With thousands of homes leveled during the storm, around 21,000 people are staying in 152 shelters, according to CBS News.
The conditions in those shelters are "terrible," Nixon Boumba, a Haiti-based country consultant for the American Jewish World Service, said in a Skype chat Thursday. AJWS is a nonprofit working to promote human rights and fight poverty in the developing world. In cases of humanitarian crises, like natural disasters, the organization funds relief efforts led by locals on the ground.
The shelters are over-crowded and "miss the basic needs like food, water, hygiene tools, beds" and more, Boumba said. "The government doesn't [have the] capacity to provide services that people need to live in those kinds of IDP [internally displaced person] camps with dignity."
Helle described the facilities as "very, very basic" — but at least the people in them are alive and safe, she pointed out.
"They've lost all their possessions, but they are safe, at least," Helle said.
The storm hit during a "very critical moment" in Haiti's history, according to Boumba. Between political instability, unemployment, a devalued national currency and the cholera epidemic that spawned in the wake of the 2010 earthquake, it was "the worst time" for Hurricane Matthew to have battered the country.
When people in Haiti heard the hurricane was coming, "it was a very bad feeling," Boumba said. There were "many concerns, particularly for the poorest people who live in [the] poorest areas."

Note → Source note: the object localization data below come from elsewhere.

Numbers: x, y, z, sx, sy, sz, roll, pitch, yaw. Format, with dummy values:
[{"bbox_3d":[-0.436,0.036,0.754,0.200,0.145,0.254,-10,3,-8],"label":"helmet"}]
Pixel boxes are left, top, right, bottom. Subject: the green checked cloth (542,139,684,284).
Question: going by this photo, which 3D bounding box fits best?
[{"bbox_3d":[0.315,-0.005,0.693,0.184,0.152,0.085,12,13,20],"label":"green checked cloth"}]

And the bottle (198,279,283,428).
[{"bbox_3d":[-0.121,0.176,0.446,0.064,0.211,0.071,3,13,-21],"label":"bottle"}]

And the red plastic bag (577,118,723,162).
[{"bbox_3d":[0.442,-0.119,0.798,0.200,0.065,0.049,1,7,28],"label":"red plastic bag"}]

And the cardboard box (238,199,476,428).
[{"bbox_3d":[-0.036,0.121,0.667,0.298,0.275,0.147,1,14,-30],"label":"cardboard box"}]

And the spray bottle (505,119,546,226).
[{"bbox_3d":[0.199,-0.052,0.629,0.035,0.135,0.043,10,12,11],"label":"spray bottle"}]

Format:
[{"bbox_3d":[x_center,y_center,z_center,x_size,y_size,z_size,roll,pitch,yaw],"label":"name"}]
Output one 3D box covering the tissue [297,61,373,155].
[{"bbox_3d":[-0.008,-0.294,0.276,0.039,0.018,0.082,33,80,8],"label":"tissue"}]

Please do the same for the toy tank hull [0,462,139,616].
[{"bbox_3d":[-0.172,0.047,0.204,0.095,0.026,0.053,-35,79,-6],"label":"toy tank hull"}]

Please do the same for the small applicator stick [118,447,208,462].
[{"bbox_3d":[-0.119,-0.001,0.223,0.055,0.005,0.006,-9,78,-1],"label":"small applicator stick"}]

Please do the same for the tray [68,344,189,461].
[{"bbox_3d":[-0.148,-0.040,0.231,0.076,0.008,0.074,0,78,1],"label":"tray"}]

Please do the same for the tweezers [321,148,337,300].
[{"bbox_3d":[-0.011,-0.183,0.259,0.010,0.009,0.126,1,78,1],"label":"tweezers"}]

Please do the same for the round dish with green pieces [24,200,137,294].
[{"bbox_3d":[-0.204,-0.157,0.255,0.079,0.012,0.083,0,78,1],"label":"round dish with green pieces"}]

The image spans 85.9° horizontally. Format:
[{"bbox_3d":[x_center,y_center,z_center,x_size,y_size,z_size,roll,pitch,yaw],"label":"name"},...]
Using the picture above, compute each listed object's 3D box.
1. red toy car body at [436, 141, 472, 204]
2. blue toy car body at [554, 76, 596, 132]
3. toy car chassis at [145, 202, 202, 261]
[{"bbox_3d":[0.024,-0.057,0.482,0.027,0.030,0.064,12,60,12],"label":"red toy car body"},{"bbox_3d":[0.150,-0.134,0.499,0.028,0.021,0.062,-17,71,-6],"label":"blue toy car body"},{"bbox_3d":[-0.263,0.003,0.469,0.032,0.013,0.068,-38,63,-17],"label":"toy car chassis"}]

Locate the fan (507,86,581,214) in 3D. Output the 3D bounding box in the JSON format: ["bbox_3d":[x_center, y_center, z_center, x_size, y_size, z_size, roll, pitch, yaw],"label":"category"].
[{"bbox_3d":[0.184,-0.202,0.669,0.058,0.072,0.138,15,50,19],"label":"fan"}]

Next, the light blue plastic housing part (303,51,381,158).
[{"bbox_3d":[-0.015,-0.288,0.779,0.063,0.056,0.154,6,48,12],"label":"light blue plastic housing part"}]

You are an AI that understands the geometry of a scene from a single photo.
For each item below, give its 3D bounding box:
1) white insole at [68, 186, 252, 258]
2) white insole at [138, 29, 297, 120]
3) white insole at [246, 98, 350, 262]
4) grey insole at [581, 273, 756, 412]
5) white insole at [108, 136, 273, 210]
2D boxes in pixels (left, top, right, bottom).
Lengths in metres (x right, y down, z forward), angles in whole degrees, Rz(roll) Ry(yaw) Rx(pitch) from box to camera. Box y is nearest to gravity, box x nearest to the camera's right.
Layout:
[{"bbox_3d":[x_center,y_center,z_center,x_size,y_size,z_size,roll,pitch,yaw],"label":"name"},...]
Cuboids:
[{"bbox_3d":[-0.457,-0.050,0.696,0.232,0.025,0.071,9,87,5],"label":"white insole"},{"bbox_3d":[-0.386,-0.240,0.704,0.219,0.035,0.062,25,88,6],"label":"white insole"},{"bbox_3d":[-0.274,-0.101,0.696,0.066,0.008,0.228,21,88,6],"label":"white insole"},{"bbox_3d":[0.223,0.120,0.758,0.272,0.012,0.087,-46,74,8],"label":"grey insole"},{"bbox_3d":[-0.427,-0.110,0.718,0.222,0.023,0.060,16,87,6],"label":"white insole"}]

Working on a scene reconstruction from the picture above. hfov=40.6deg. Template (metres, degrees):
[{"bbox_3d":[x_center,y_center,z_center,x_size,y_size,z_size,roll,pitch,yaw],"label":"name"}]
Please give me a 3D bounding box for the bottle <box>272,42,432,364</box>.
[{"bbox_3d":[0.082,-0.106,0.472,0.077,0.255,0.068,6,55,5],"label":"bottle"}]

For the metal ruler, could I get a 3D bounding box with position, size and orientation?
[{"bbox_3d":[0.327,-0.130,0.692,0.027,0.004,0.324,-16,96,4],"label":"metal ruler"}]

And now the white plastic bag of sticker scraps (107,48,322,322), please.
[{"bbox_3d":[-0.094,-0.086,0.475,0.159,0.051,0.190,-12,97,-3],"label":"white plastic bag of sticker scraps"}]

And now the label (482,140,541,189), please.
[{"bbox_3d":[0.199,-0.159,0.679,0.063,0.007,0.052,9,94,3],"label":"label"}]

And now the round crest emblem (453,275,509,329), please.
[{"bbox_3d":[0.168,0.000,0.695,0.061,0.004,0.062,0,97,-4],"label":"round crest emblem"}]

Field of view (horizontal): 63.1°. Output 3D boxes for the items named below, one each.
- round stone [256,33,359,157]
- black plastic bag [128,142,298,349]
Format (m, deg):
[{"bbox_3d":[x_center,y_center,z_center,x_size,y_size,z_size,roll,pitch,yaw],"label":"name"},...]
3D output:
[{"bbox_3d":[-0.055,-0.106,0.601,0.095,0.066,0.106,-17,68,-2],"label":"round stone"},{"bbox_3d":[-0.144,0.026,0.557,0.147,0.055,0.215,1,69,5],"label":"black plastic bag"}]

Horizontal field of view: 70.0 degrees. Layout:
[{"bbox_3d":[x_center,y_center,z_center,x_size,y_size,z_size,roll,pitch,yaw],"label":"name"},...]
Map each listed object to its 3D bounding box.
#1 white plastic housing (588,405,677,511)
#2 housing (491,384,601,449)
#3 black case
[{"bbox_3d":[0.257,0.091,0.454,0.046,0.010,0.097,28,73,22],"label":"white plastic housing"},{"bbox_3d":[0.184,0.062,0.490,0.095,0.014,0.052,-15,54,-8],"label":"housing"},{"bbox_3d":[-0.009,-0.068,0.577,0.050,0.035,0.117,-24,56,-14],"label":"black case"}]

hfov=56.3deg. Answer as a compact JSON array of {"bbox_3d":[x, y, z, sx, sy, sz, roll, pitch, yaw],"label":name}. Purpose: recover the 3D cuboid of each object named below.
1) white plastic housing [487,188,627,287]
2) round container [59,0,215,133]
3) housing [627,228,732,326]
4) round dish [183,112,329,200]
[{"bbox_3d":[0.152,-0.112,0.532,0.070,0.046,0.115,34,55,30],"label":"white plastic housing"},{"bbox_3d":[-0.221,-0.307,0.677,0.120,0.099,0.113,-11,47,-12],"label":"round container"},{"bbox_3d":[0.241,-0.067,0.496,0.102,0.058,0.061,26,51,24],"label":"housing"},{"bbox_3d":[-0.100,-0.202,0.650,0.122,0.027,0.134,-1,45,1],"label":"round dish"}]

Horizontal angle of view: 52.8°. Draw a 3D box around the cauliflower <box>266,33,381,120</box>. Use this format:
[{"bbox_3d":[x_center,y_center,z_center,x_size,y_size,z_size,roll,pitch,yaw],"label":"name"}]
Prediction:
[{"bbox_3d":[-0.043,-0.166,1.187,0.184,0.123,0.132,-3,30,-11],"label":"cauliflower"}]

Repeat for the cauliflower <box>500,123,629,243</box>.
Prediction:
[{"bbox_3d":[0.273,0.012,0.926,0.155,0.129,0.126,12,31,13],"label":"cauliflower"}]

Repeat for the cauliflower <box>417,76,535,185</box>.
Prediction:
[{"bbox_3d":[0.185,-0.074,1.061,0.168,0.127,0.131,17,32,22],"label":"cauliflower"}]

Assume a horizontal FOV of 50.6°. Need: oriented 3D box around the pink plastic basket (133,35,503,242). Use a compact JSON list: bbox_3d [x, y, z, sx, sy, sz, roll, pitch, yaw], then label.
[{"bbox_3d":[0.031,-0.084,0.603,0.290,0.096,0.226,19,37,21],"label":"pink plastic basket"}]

As Matthew makes its way up the east coast of the U.S., humanitarian workers urge the international community not to forget about the devastation it unleashed in Haiti. The UNDP, for one, is raising public funds to support the recovery effort in Haiti.
People need to remember Haiti is experiencing a "critical humanitarian crisis," Boumba said.
As for how long it will take to rebuild in the wake of the storm, Helle said the UNDP is still focused on taking in the scope of the damage. For now, she said, "it's too early to tell."